From corruption to intelligence to "interrogation"

The Vance-Ertel case exposes the myriad links between private contractors, U.S. forces, U.S. government officials and intelligence agencies that often converge in the dark cells of detention centres such as Abu Ghraib, Guantanamo Bay and Camp Cropper.

According to court documents, both Vance and Ertel were employees of the private U.S. government contractor Shield Group Security at the time of their arrest, stationed just outside the so-called safe or 'Green' Zone in Bagdad.

In 2005 and 2006, Vance and Ertel became increasingly aware of corruption within Shield Group Security, noting, among other suspicious activity, that the company was making payments to Iraqi sheikhs – likely to "obtain influence" with powerful local players – and accumulating a cache of weapons that was flowing steadily to officials from the Iraqi Interior Ministry, which had ties to armed militias and death squads.

Alarmed by situation, Vance and Ertel began passing information on the company, sometimes on a biweekly basis, to the Federal Bureau of Investigation – until they were whisked away to Camp Cropper in early April 2006 for "work[ing] for a business entity that possessed weapons… on its premises and [being] involved in the possible distribution of these weapons to insurgent/terrorist groups," Ertel's detention notice read.

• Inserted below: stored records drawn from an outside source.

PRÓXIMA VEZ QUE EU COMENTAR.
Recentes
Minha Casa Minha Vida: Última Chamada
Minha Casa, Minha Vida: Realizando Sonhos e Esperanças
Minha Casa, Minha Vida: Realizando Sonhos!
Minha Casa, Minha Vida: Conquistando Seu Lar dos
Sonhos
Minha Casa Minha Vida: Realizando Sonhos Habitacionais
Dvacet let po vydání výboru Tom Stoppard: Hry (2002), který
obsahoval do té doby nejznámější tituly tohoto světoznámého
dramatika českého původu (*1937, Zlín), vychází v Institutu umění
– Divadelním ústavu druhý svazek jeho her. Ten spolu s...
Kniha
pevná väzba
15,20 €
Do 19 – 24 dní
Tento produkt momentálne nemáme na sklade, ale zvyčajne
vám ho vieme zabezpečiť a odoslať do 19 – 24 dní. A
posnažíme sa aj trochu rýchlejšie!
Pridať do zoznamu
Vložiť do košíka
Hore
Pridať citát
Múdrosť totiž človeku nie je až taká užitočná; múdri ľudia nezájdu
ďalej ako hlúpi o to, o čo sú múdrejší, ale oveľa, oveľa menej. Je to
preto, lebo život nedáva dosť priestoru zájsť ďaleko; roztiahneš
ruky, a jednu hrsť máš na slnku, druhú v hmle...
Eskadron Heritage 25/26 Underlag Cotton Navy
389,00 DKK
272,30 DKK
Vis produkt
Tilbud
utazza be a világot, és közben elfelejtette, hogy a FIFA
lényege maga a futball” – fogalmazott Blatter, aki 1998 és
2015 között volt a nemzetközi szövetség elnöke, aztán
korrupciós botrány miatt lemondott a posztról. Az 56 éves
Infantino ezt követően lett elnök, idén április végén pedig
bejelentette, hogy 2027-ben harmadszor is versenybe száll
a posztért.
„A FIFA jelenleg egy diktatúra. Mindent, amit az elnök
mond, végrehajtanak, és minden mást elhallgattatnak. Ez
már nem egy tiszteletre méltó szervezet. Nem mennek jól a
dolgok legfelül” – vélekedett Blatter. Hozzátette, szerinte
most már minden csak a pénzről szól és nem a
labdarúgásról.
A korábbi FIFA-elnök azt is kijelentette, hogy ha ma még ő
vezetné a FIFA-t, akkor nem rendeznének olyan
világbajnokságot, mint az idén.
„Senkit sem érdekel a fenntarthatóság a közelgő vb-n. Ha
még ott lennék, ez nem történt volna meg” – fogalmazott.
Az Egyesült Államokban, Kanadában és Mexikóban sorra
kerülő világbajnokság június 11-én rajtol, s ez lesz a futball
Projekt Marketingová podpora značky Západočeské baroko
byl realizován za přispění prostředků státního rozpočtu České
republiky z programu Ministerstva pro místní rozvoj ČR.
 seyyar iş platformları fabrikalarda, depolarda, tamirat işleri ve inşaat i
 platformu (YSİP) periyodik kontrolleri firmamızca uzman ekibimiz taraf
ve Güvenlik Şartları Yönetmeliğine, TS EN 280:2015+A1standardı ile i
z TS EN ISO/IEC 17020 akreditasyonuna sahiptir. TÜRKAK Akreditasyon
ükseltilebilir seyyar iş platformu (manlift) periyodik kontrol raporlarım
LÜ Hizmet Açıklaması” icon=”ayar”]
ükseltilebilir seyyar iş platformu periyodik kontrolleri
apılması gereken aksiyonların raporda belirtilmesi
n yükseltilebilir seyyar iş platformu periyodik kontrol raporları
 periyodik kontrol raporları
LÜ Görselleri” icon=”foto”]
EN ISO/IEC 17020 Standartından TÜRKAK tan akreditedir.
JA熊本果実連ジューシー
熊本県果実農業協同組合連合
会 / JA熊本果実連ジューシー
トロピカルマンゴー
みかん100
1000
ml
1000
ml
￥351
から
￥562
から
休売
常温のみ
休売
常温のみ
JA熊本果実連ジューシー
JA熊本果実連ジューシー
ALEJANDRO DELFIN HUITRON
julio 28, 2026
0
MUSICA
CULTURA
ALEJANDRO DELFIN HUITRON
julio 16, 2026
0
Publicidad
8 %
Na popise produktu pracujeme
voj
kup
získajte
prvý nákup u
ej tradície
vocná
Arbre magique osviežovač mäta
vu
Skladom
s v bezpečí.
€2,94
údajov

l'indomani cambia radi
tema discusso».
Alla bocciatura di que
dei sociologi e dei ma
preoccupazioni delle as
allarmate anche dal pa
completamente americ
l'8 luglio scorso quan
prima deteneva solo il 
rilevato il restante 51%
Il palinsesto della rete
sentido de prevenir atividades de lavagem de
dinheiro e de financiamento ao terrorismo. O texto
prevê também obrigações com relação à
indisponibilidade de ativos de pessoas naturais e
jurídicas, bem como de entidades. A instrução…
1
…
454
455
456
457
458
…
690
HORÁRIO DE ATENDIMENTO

According to the Chicago court's decision, the men then endured conditions that were "perfectly consistent with torture treatments approved by Rumsfeld's Defense Department," including living in cells whose walls were smeared with feces, being deprived of food and water, forcibly kept awake in brightly lit rooms, and made to endure "intolerably" cold temperatures.

"Even Saddam Hussein had more legal counsel than I ever had," Vance told the New York Times in 2006, adding that he and Ertel wrote a letter to the camp commandant claiming that, "the same democratic ideals we [the U.S.] are trying to instill in the fledgling democratic country of Iraq, from simple due process to the Magna Carta, we are absolutely, positively refusing to follow ourselves."

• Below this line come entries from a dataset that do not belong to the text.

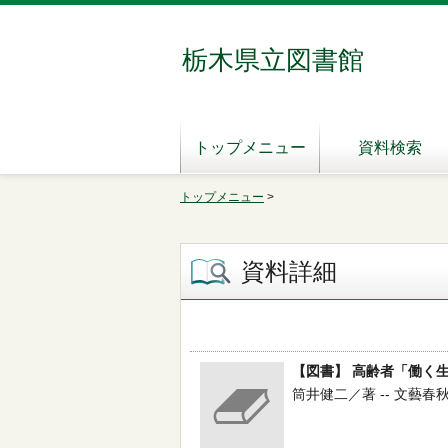
栃木県立図書館
トップメニュー
資料検索
トップメニュー
>
資料詳細
【図書】 高齢者「働く
筒井健二／著 -- 文藝春秋企画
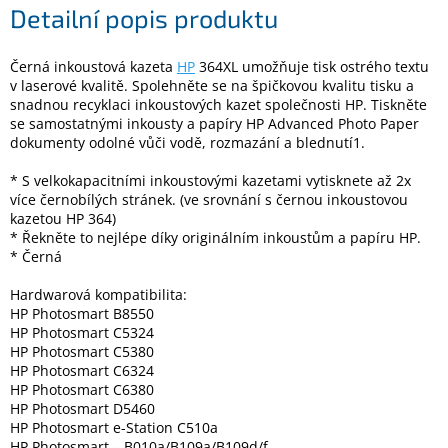
Detailní popis produktu
Elektronika
Černá inkoustová kazeta
HP
364XL umožňuje tisk ostrého textu
v laserové kvalitě. Spolehněte se na špičkovou kvalitu tisku a
snadnou recyklaci inkoustových kazet společnosti HP. Tiskněte
Domácnost
se samostatnými inkousty a papíry HP Advanced Photo Paper
dokumenty odolné vůči vodě, rozmazání a blednutí1.
%
Black
* S velkokapacitními inkoustovými kazetami vytisknete až 2x
Friday
více černobílých stránek. (ve srovnání s černou inkoustovou
kazetou HP 364)
* Řekněte to nejlépe díky originálním inkoustům a papíru HP.
VÝPRODEJ
* Černá
Hardwarová kompatibilita:
Akční
zboží
HP Photosmart B8550
HP Photosmart C5324
TONERY
HP Photosmart C5380
A
HP Photosmart C6324
CARTRIDGE
HP Photosmart C6380
OEM
HP Photosmart D5460
HP Photosmart e-Station C510a
Sestavy
počítačů
HP Photosmart – B010a/B109a/B109d/f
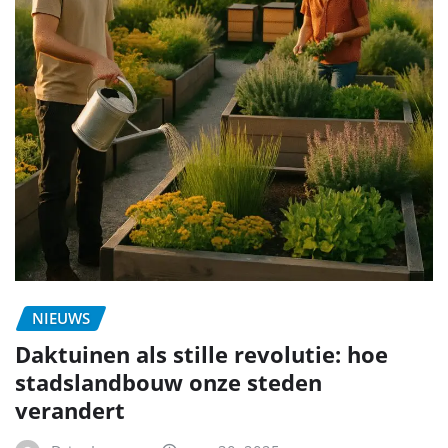
NIEUWS
Daktuinen als stille revolutie: hoe
stadslandbouw onze steden
verandert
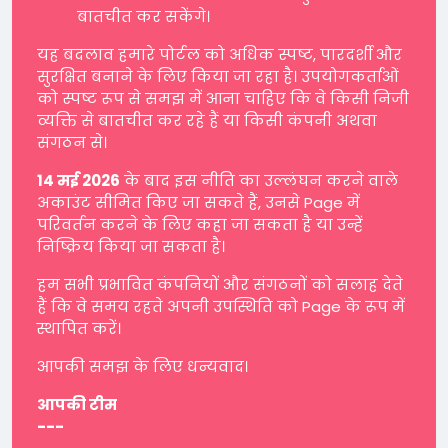
बातचीत कर सकेंगे।
यह बदलाव हमारे पोर्टल को अधिक स्पष्ट, पारदर्शी और
सुरक्षित बनाने के लिए किया जा रहा है। उपयोगकर्ताओं
को स्पष्ट रूप से समझ में आना चाहिए कि वे किसी निजी
व्यक्ति से बातचीत कर रहे हैं या किसी कंपनी अथवा
संगठन से।
14 मई 2026
के बाद इस नीति का उल्लंघन करने वाले
अकाउंट सीमित किए जा सकते हैं, उनसे Page में
परिवर्तन करने के लिए कहा जा सकता है या उन्हें
निष्क्रिय किया जा सकता है।
हम सभी प्रभावित कंपनियों और संगठनों को सलाह देते
हैं कि वे समय रहते अपनी उपस्थिति को Page के रूप में
स्थापित करें।
आपकी समझ के लिए धन्यवाद।
आपकी टीम
---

At the same time, First Lieutenant Lea Ann Fracasso, spokeswoman for the Pentagon's detention operations in Iraq, insisted that the men had been "treated fair and humanely", adding that there was no record of their written complaints.

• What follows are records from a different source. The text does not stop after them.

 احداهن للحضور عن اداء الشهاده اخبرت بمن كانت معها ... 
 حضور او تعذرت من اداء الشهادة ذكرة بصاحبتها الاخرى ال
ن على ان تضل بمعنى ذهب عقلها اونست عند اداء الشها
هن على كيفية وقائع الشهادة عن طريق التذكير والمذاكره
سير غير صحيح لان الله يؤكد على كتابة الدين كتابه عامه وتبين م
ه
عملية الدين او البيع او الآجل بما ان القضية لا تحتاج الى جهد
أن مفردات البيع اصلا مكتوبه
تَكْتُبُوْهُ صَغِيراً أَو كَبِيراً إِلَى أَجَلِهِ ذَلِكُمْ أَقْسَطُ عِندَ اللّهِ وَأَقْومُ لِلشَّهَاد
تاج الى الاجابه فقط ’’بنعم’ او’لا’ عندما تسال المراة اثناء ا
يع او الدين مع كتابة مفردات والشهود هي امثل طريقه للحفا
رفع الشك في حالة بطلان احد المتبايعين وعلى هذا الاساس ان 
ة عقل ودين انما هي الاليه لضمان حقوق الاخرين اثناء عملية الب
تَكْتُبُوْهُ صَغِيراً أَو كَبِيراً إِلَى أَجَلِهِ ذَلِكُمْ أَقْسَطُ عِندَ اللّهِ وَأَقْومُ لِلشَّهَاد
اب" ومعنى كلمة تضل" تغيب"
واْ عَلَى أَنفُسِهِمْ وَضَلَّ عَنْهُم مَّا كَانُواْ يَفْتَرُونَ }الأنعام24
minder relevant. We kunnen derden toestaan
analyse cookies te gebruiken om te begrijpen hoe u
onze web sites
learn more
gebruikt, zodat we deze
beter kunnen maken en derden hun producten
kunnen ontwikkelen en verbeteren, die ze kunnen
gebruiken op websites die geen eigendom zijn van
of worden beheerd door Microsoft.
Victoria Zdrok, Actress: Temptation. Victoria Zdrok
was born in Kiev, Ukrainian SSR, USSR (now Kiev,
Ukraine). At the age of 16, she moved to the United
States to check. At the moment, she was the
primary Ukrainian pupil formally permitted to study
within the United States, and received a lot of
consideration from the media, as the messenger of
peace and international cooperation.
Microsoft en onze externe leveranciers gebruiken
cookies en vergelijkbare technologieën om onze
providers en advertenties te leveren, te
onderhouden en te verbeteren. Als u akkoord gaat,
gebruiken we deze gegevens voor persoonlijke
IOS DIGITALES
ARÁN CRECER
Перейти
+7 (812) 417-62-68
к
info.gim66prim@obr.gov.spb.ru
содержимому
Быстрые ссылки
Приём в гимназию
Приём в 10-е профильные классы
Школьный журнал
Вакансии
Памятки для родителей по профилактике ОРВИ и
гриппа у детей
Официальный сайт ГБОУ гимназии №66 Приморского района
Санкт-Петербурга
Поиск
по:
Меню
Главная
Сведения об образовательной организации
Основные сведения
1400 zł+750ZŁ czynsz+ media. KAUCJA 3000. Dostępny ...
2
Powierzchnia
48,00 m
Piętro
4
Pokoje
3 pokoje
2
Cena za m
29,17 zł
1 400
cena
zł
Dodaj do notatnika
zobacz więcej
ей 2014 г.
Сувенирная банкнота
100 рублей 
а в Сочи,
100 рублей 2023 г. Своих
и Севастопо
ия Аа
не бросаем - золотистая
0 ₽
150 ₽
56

U.S. government's response

Rumsfeld's attorneys attempted to dismiss the lawsuit on the grounds that the secretary of defence should enjoy immunity from criminal actions.

Rumsfeld also claimed that the plaintiffs should be denied recompense, since the violation of their constitutional rights occurred in a war zone.

The court rejected the claim that government officials should be above the law, stating in its final decision, "We see no persuasive justification in ... case law or otherwise for [Rumsfeld's] most sweeping argument, which would deprive civilian U.S. citizens of a civil judicial remedy for torture or even cold-blooded murder by federal officials and soldiers, at any level, in a war zone."

"United States law provides a civil damages remedy for aliens who are tortured by their own governments. It would be startling and unprecedented to conclude that the United States would not provide such a remedy to its own citizens," the decision said.

Civil liberties and human rights advocates say that while the court's decision sends out an extremely hopeful message about accountability and justice, it is a sobering reminder of the detainees who are either still languishing in detention cells or have yet to receive any compensation for the months, or even years, of their lives that may have been stolen by U.S. interrogators.

"This is a good first step, but it would be even better if the administration authorised a full criminal investigation into overwhelming evidence of other instances of detention and torture," Andrea Prasow, senior counsel in Human Rights Watch's Terrorism and Counterterrorism Programme, told IPS.

In July, HRW published a detailed report on the mistreatment of detainees under the administration of former President George W. Bush, which the group said presented more than sufficient evidence to warrant criminal investigations into the possible complicity of top U.S. officials like Rumsfeld, former Vice President Dick Cheney and George Tenet, then-director of the CIA.